L'Ombre de l'Olivier

The Shadow of the Olive Tree

being the maunderings of an Englishman on the Côte d'Azur

25 August 2009 Blog Home : August 2009 : Permalink


The question that very few people on the screamy, sound bitey ends of the health care debate remembers is the very simple one:

Who Pays?

This is the place that almost all health care reform plans hit a block. The block is not exactly aided by the fact that the last few weeks or months of a persons life are typically the ones where his medical bills are the greatest. This is, of course, not the case for people who die in accidents and may not be true for those who end up surviving chronic diseases like cancer. But it is sufficiently common that the obvious way to cut the costs of any medical service is to not treat people who are really ill.

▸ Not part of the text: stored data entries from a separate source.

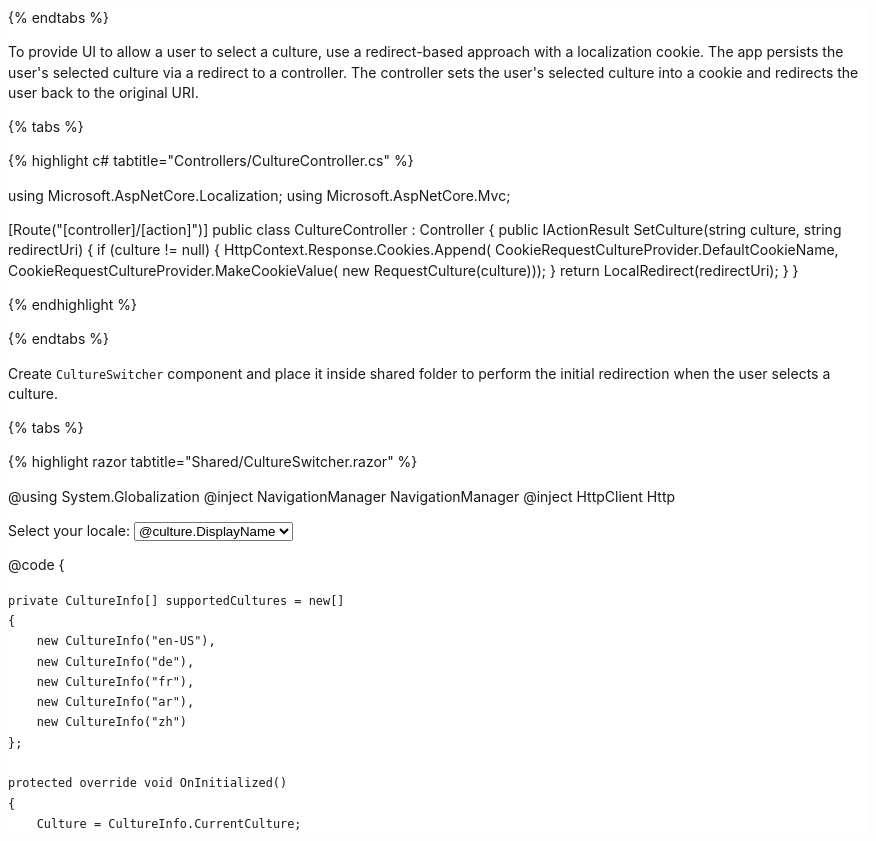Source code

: {% endtabs %}

To provide UI to allow a user to select a culture, use a redirect-based approach with a localization cookie. The app persists the user's selected culture via a redirect to a controller. The controller sets the user's selected culture into a cookie and redirects the user back to the original URI.

{% tabs %}

{% highlight c# tabtitle="Controllers/CultureController.cs" %}

using Microsoft.AspNetCore.Localization;
using Microsoft.AspNetCore.Mvc;

[Route("[controller]/[action]")]
public class CultureController : Controller
{
    public IActionResult SetCulture(string culture, string redirectUri)
    {
        if (culture != null)
        {
            HttpContext.Response.Cookies.Append(
                CookieRequestCultureProvider.DefaultCookieName,
                CookieRequestCultureProvider.MakeCookieValue(
                    new RequestCulture(culture)));
        }
        return LocalRedirect(redirectUri);
    }
}

{% endhighlight %}

{% endtabs %}

Create `CultureSwitcher` component and place it inside shared folder to perform the initial redirection when the user selects a culture. 

{% tabs %}

{% highlight razor tabtitle="Shared/CultureSwitcher.razor" %}

@using  System.Globalization
@inject NavigationManager NavigationManager
@inject HttpClient Http

<p>
    <label>
        Select your locale:
        <select @bind="Culture">
            @foreach (var culture in supportedCultures)
            {
                <option value="@culture">@culture.DisplayName</option>
            }
        </select>
    </label>
</p>

@code {

    private CultureInfo[] supportedCultures = new[]
    {
        new CultureInfo("en-US"),
        new CultureInfo("de"),
        new CultureInfo("fr"),
        new CultureInfo("ar"),
        new CultureInfo("zh")
    };

    protected override void OnInitialized()
    {
        Culture = CultureInfo.CurrentCulture;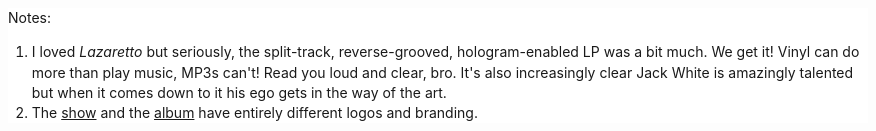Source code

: Notes:

1. I loved _Lazaretto_ but seriously, the split-track, reverse-grooved, hologram-enabled LP was a bit much. We get it! Vinyl can do more than play music, MP3s can't! Read you loud and clear, bro. It's also increasingly clear Jack White is amazingly talented but when it comes down to it his ego gets in the way of the art.
1.  The [show](http://i2.wp.com/livemusicblog.com/wp-content/uploads/2014/08/maxresdefault5.jpg?resize=1280%2C720) and the [album](/assets/images/sonichighways.jpg) have entirely different logos and branding. 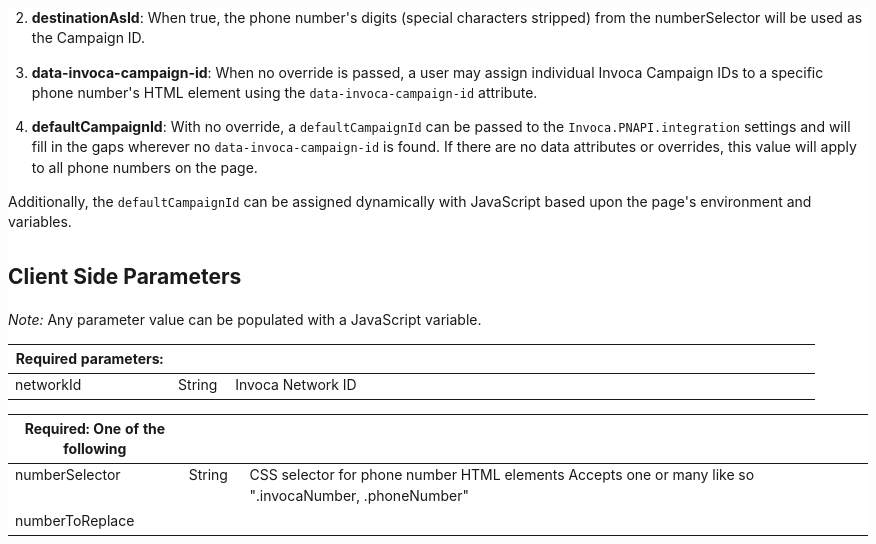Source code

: 2. **destinationAsId**: When true, the phone number's digits (special
characters stripped) from the <span
class="title-ref">numberSelector</span> will be used as the Campaign ID.

3. **data-invoca-campaign-id**: When no override is passed, a user may
assign individual Invoca Campaign IDs to a specific phone number's HTML
element using the `data-invoca-campaign-id` attribute.

4. **defaultCampaignId**: With no override, a `defaultCampaignId` can be
passed to the `Invoca.PNAPI.integration` settings and will fill in the
gaps wherever no `data-invoca-campaign-id` is found. If there are no
data attributes or overrides, this value will apply to all phone numbers
on the page.

Additionally, the `defaultCampaignId` can be assigned dynamically with
JavaScript based upon the page's environment and variables.

Client Side Parameters
----------------------

*Note:* Any parameter value can be populated with a JavaScript variable.

<table>
<colgroup>
<col style="width: 20%" />
<col style="width: 7%" />
<col style="width: 72%" />
</colgroup>
<thead>
<tr class="header">
<th>Required parameters:</th>
<th></th>
<th></th>
</tr>
</thead>
<tbody>
<tr class="odd">
<td>networkId</td>
<td>String</td>
<td>Invoca Network ID</td>
</tr>
</tbody>
</table>

<table>
<colgroup>
<col style="width: 20%" />
<col style="width: 7%" />
<col style="width: 72%" />
</colgroup>
<thead>
<tr class="header">
<th>Required: One of the following</th>
<th></th>
<th></th>
</tr>
</thead>
<tbody>
<tr class="odd">
<td>numberSelector</td>
<td>String</td>
<td>CSS selector for phone number HTML elements Accepts one or many like so <span class="title-ref">".invocaNumber, .phoneNumber"</span></td>
</tr>
<tr class="even">
<td>numberToReplace</td>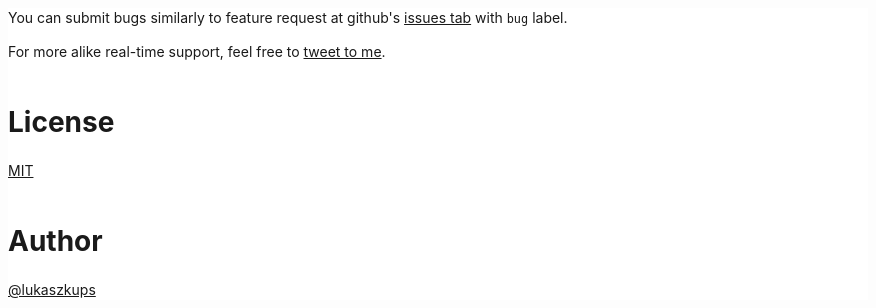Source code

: You can submit bugs similarly to feature request at github's [issues tab](https://github.com/lukaszkups/tavuelo/issues) with `bug` label.

For more alike real-time support, feel free to [tweet to me](https://twitter.com/lukaszkups).

# License

[MIT](https://github.com/lukaszkups/tavuelo/blob/master/LICENSE)

# Author

[@lukaszkups](https://lukaszkups.net)
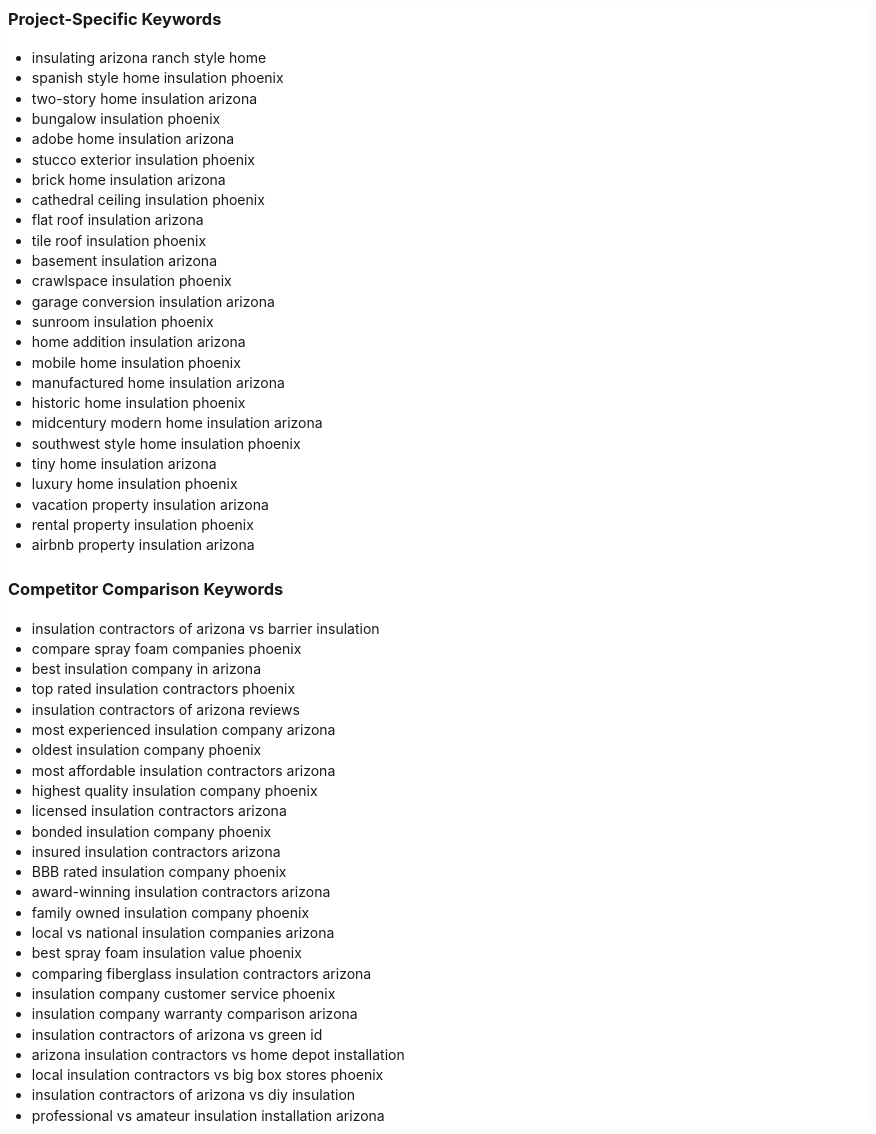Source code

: ### Project-Specific Keywords
- insulating arizona ranch style home
- spanish style home insulation phoenix
- two-story home insulation arizona
- bungalow insulation phoenix
- adobe home insulation arizona
- stucco exterior insulation phoenix
- brick home insulation arizona
- cathedral ceiling insulation phoenix
- flat roof insulation arizona
- tile roof insulation phoenix
- basement insulation arizona
- crawlspace insulation phoenix
- garage conversion insulation arizona
- sunroom insulation phoenix
- home addition insulation arizona
- mobile home insulation phoenix
- manufactured home insulation arizona
- historic home insulation phoenix
- midcentury modern home insulation arizona
- southwest style home insulation phoenix
- tiny home insulation arizona
- luxury home insulation phoenix
- vacation property insulation arizona
- rental property insulation phoenix
- airbnb property insulation arizona

### Competitor Comparison Keywords
- insulation contractors of arizona vs barrier insulation
- compare spray foam companies phoenix
- best insulation company in arizona
- top rated insulation contractors phoenix
- insulation contractors of arizona reviews
- most experienced insulation company arizona
- oldest insulation company phoenix
- most affordable insulation contractors arizona
- highest quality insulation company phoenix
- licensed insulation contractors arizona
- bonded insulation company phoenix
- insured insulation contractors arizona
- BBB rated insulation company phoenix
- award-winning insulation contractors arizona
- family owned insulation company phoenix
- local vs national insulation companies arizona
- best spray foam insulation value phoenix
- comparing fiberglass insulation contractors arizona
- insulation company customer service phoenix
- insulation company warranty comparison arizona
- insulation contractors of arizona vs green id
- arizona insulation contractors vs home depot installation
- local insulation contractors vs big box stores phoenix
- insulation contractors of arizona vs diy insulation
- professional vs amateur insulation installation arizona
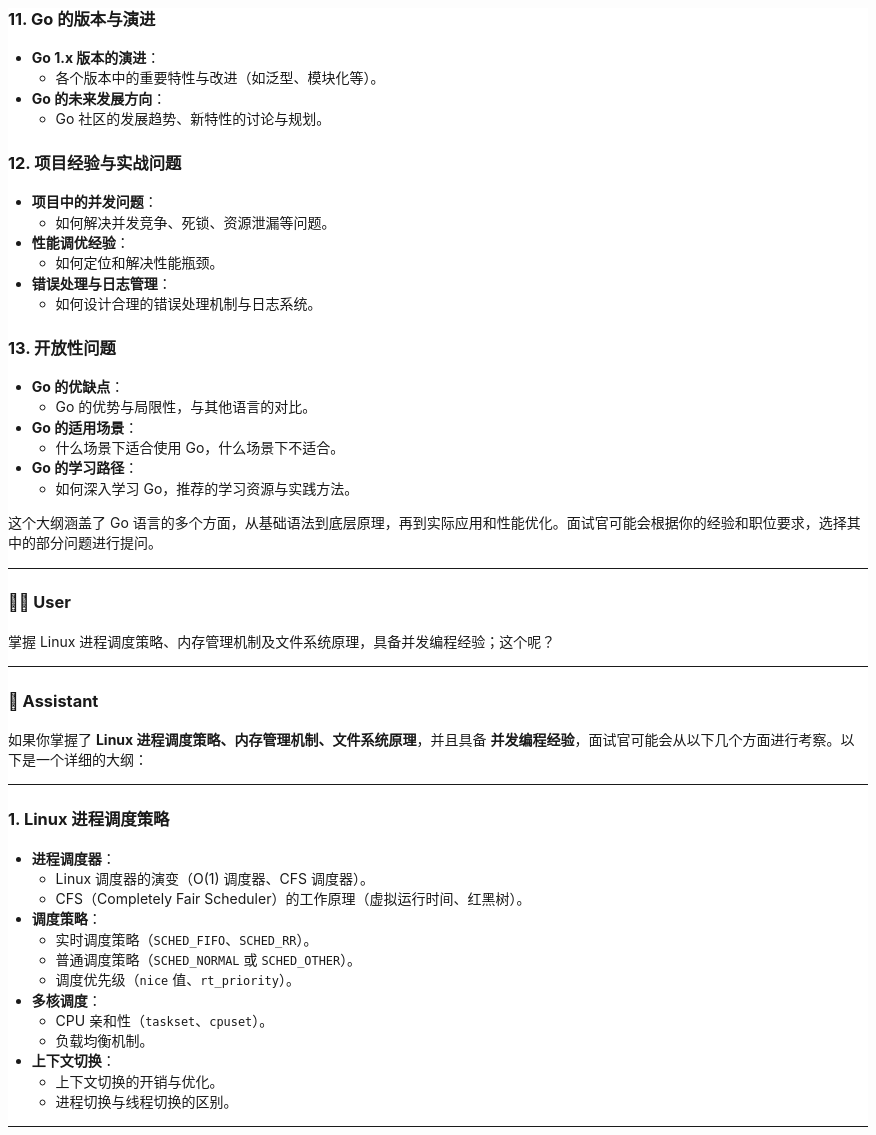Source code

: ### 11. **Go 的版本与演进**
   - **Go 1.x 版本的演进**：
     - 各个版本中的重要特性与改进（如泛型、模块化等）。
   - **Go 的未来发展方向**：
     - Go 社区的发展趋势、新特性的讨论与规划。

### 12. **项目经验与实战问题**
   - **项目中的并发问题**：
     - 如何解决并发竞争、死锁、资源泄漏等问题。
   - **性能调优经验**：
     - 如何定位和解决性能瓶颈。
   - **错误处理与日志管理**：
     - 如何设计合理的错误处理机制与日志系统。

### 13. **开放性问题**
   - **Go 的优缺点**：
     - Go 的优势与局限性，与其他语言的对比。
   - **Go 的适用场景**：
     - 什么场景下适合使用 Go，什么场景下不适合。
   - **Go 的学习路径**：
     - 如何深入学习 Go，推荐的学习资源与实践方法。

这个大纲涵盖了 Go 语言的多个方面，从基础语法到底层原理，再到实际应用和性能优化。面试官可能会根据你的经验和职位要求，选择其中的部分问题进行提问。

---

### 🧑‍💻 User

掌握 Linux 进程调度策略、内存管理机制及文件系统原理，具备并发编程经验；这个呢？

---

### 🤖 Assistant

如果你掌握了 **Linux 进程调度策略、内存管理机制、文件系统原理**，并且具备 **并发编程经验**，面试官可能会从以下几个方面进行考察。以下是一个详细的大纲：

---

### 1. **Linux 进程调度策略**
   - **进程调度器**：
     - Linux 调度器的演变（O(1) 调度器、CFS 调度器）。
     - CFS（Completely Fair Scheduler）的工作原理（虚拟运行时间、红黑树）。
   - **调度策略**：
     - 实时调度策略（`SCHED_FIFO`、`SCHED_RR`）。
     - 普通调度策略（`SCHED_NORMAL` 或 `SCHED_OTHER`）。
     - 调度优先级（`nice` 值、`rt_priority`）。
   - **多核调度**：
     - CPU 亲和性（`taskset`、`cpuset`）。
     - 负载均衡机制。
   - **上下文切换**：
     - 上下文切换的开销与优化。
     - 进程切换与线程切换的区别。

---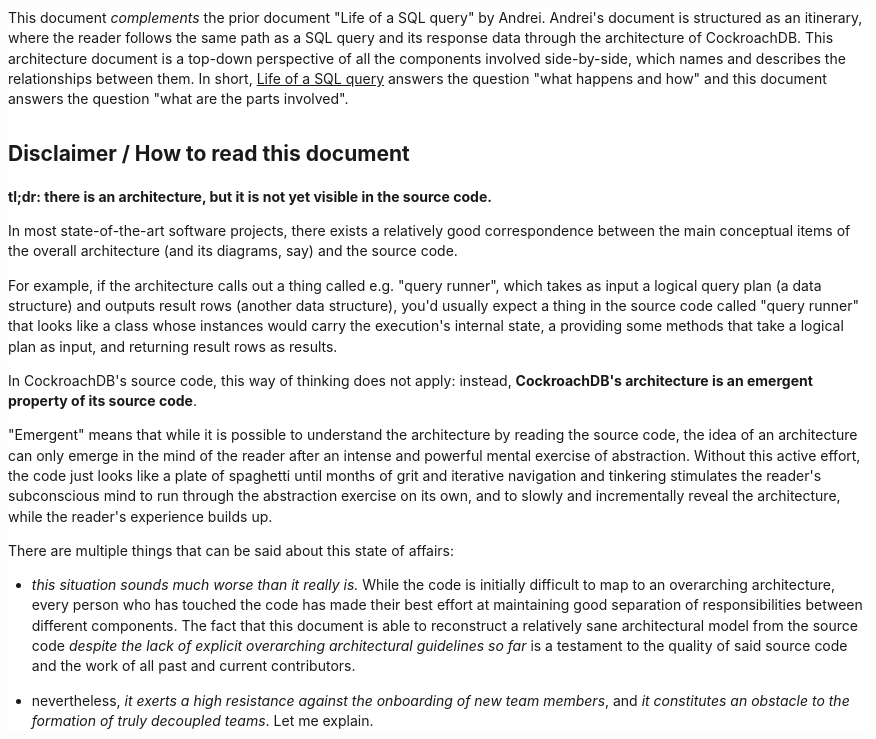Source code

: This document *complements* the prior document "Life of a SQL query"
by Andrei. Andrei's document is structured as an itinerary, where the
reader follows the same path as a SQL query and its response data
through the architecture of CockroachDB. This architecture document is
a top-down perspective of all the components involved side-by-side,
which names and describes the relationships between them. In short,
[Life of a SQL query](life_of_a_query.md) answers the question "what
happens and how" and this document answers the question "what are the
parts involved".

## Disclaimer / How to read this document

**tl;dr: there is an architecture, but it is not yet visible in the source code.**

In most state-of-the-art software projects, there exists a relatively
good correspondence between the main conceptual items of the overall
architecture (and its diagrams, say) and the source code.

For example, if the architecture calls out a thing called e.g. "query
runner", which takes as input a logical query plan (a data structure)
and outputs result rows (another data structure), you'd usually expect
a thing in the source code called "query runner" that looks like a
class whose instances would carry the execution's internal state, a
providing some methods that take a logical plan as input, and returning
result rows as results.

In CockroachDB's source code, this way of thinking does not apply:
instead, **CockroachDB's architecture is an emergent property of its
source code**.

"Emergent" means that while it is possible to understand the
architecture by reading the source code, the idea of an architecture
can only emerge in the mind of the reader after an intense and
powerful mental exercise of abstraction. Without this active effort,
the code just looks like a plate of spaghetti until months of grit and
iterative navigation and tinkering stimulates the reader's
subconscious mind to run through the abstraction exercise on its own,
and to slowly and incrementally reveal the architecture, while the
reader's experience builds up.

There are multiple things that can be said about this state of affairs:

- *this situation sounds much worse than it really is.* While the code
  is initially difficult to map to an overarching architecture, every
  person who has touched the code has made their best effort at
  maintaining good separation of responsibilities between different
  components. The fact that this document is able to reconstruct a
  relatively sane architectural model from the source code *despite
  the lack of explicit overarching architectural guidelines so far* is
  a testament to the quality of said source code and the work of all
  past and current contributors.

- nevertheless, *it exerts a high resistance against the onboarding of
  new team members*, and *it constitutes an obstacle to the formation
  of truly decoupled teams*. Let me explain.

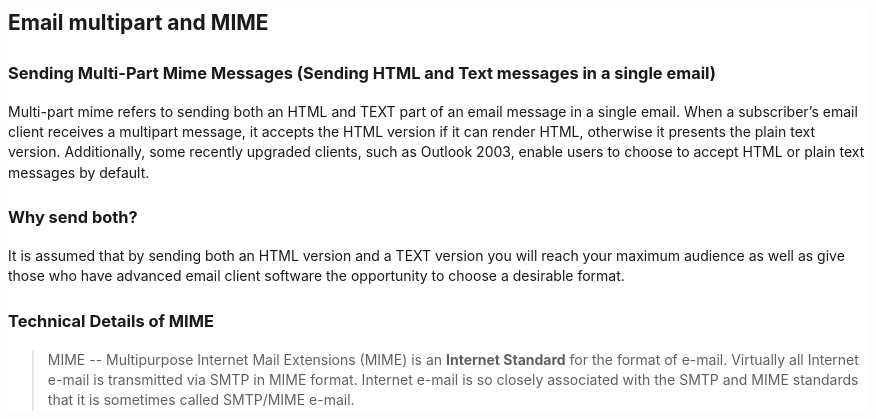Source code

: ## Email multipart and MIME

### Sending Multi-Part Mime Messages (Sending HTML and Text messages in a single email)

Multi-part mime refers to sending both an HTML and TEXT part of an email message in a single email.  When a subscriber’s email client receives a multipart message, it accepts the HTML version if it can render HTML, otherwise it presents the plain text version. Additionally, some recently upgraded clients, such as Outlook 2003, enable users to choose to accept HTML or plain text messages by default.

### Why send both?

It is assumed that by sending both an HTML version and a TEXT version you will reach your maximum audience as well as give those who have advanced email client software the opportunity to choose a desirable format.

### Technical Details of MIME

> MIME -- Multipurpose Internet Mail Extensions (MIME) is an **Internet Standard** for the format of e-mail. Virtually all Internet e-mail is transmitted via SMTP in MIME format. Internet e-mail is so closely associated with the SMTP and MIME standards that it is sometimes called SMTP/MIME e-mail.

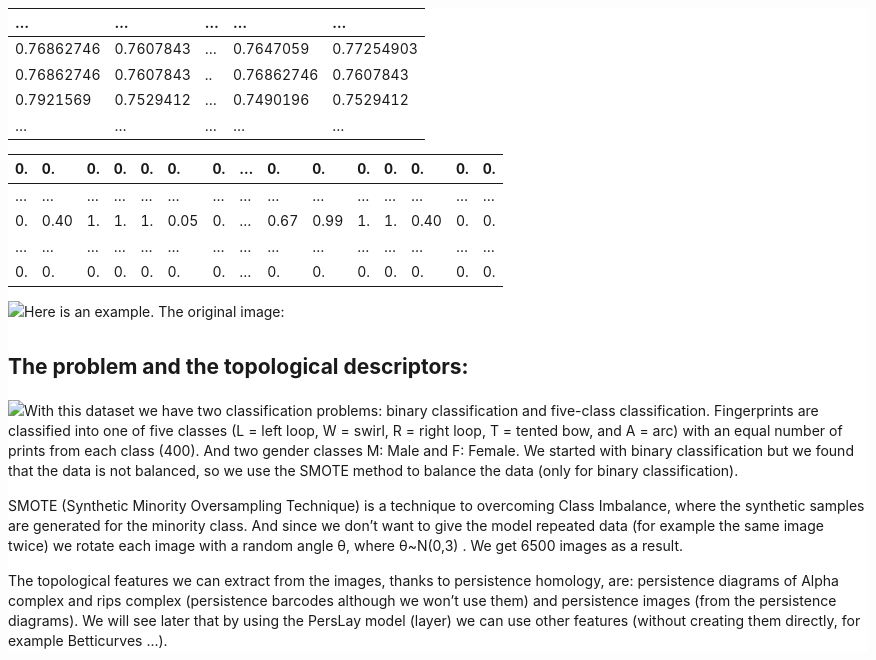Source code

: 
|…|…|…|…|…|
| :- | :- | :- | :- | :- |
|0.76862746|0.7607843  |…|0.7647059  |0.77254903|
|0.76862746|0.7607843  |..|0.76862746|0.7607843  |
|0.7921569|0.7529412  |…|0.7490196  |0.7529412|
|…|…|…|…|…|






|0.|0.|0.|0.|0.|0.|0.|…|0.|0.|0.|0.|0.|0.|0.|
| :- | :- | :- | :- | :- | :- | :- | :- | :- | :- | :- | :- | :- | :- | :- |
|…|…|…|…|…|…|…|…|…|…|…|…|…|…|…|
|0.|0.40|1.|1.|1.|0.05|0.|…|0.67|0.99|1.|1.|0.40|0.|0.|
|…|…|…|…|…|…|…|…|…|…|…|…|…|…|…|
|0.|0.|0.|0.|0.|0.|0.|…|0.|0.|0.|0.|0.|0.|0.|



![](Aspose.Words.af1164a1-b0f2-48f9-a0c7-236bf9eb69d4.011.png)Here is an example. The original image:














##


## The problem and the topological descriptors:
![](Aspose.Words.af1164a1-b0f2-48f9-a0c7-236bf9eb69d4.012.png)With this dataset we have two classification problems: binary classification and five-class classification. Fingerprints are classified into one of five classes (L = left loop, W = swirl, R = right loop, T = tented bow, and A = arc) with an equal number of prints from each class (400). And two gender classes M: Male and F: Female. We started with binary classification but we found that the data is not balanced, so we use the SMOTE method to balance the data (only for binary classification). 

SMOTE (Synthetic Minority Oversampling Technique) is a technique to overcoming Class Imbalance, where the synthetic samples are generated for the minority class. And since we don’t want to give the model repeated data (for example the same image twice) we rotate each image with a random angle θ, where θ~N(0,3) . We get 6500 images as a result.

The topological features we can extract from the images, thanks to persistence homology, are: persistence diagrams of Alpha complex and rips complex (persistence barcodes although we won’t use them) and persistence images (from the persistence diagrams). We will see later that by using the PersLay model (layer) we can use other features (without creating them directly, for example Betticurves ...).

Since, eventually, we all die the mdeical cost of our final weeks of life is something that someone is going to have to pay for and, since we're dead at the end of it, it isn't going to be us unless we made suitable savings. So that means someone else has to pay.

And that is the probem.

Perhaps it is best if the government pays. Perhaps not. Perhaps in fact those nasty calculations about years of future life at what quality have a place here. But not addressing this point means that whatever method you use for paying for healthcare will go bust at some point in the future because you are going to be paying more out than you get in.

Eventually a person, community, nation, world will run out of money to pay for terminal care no matter what. This, combined with the fact that it is extremely hard to tell in advance which medical treatment will be worthwhile, means that some kind of rationing is bound to occur because it is quite simple to show that it is otherwise unaffordable.

Let's do some sums to see how this works. Consider the UK with approx 60million inhabitants. If the average cost of terminal care for each death in the UK is £50,000 beyond what the person contributes in taxes during that time then the UK soon runs out of money. £50,000 is pretty small change for someone dying of cancer - 6 months of £500/week drug chemotherapy cocktails, £20,000 for a hospital stay with surgery, a few £1000 a session MRIs and x-rays and you're there, if there's another last ditch operation or some long term pain relief or hospice care then you can easily see the total heading way up above £50,000. I don't know what a heart operation would cost but I suspect it would not be far of £20,000 either so much the same works for people dying of heart disease after months of intervention and treatment too. Of course the unfortunates who get run over by a bus/drunk drver or overdose on recreational pharamceuticals probably cost rather less and so on but I suspect that £50,000 is not a totally unreasonable average amount for the sort of healthcare that would be available with no rationing of any sort.

Google tells me that UK mortality rate is about 10/1000 or 1% meaning that every year 600,000 inhabitants snuff it. At £50k a pop that works out at £30,000,000,000 (£30 billion if you prefer). Total UK tax/duty revenues are currently around £400 billion making that cost 7.5% of tax revenues or (IIRC) about 5% of current total government expenditure. This is just about manageable if the number remains constant but it won't.

As patients fail to die for longer, thanks to advances in medicine, the total non-recouped expenditure on them will increase so that this year's average of £50,000 turns into say 2020's average of £500,000 (in 2009 prices). Before you scoff at that number and date note that £500,000 is not a difficult terminal care medical bill to run up even today. A friend of my father's has had to put his wife in a care home because (to be blunt) she's a vegetable. That home costs £800/week or over £41,000/year. If she stays in her current semi-vegetative state for 10 years (no reason why not, she's not that old) then right there she's cost someone £400,000. Add in, as above, a few hospital stays or other more expensive medical treatments, which let it be noted is what the non-rationers would want, and we're at £500,000 for a person whose quality of life is pretty limited.

If we're in 2020 and average costs in 2009 prices are £500,000 and we've had c.2%/year real economic growth and hence 2%/year growth in tax receipts that gives us at best a 25% increase in government revenues (this is generous) to £500 billion total. The outlay on non-recoverable healthcare in our notional 2020 £300billion/£500billion = 60% of tax receipts. If growth has been rather more anemic (and 2% is pretty good for recent years) then the proportion rises - if there has been no growth at all then its 75%!

7.5% of government income is something that can be handled more or less, 60%+ is not. So rationing of healthcare will have to happen.

This is true whether we are looking at private cover or public cover. If the average cost per inhabitant increases to even the £200,000+ level it is unaffordable. Cutting drug prices may help but, as my discussion of the care home points out, the real cost is in nursing care. While £800 a week for a patient who needs 24x7 attention seems a lot in fact it is probably not making vast profits once you factor in the cost of nursing, cleaning, catering, building rents, heating etc. It would not surprise me to find that the average ratio of staff to patients in any such home approaches 1:1. Assuming that the average salary of the care home staff is approximately the UK median (£479/wk) and the ratio is 1:1 then that leaves £321/patient/week for food, heat, rent etc. £100 for food, £100 for utilities and rent gives us no more than £121 in profit (15%)

I don't know what the solution is going to be but I'm sure that at some point poor people are going to not get years of spnsored assisted living because it would bankrupt the country.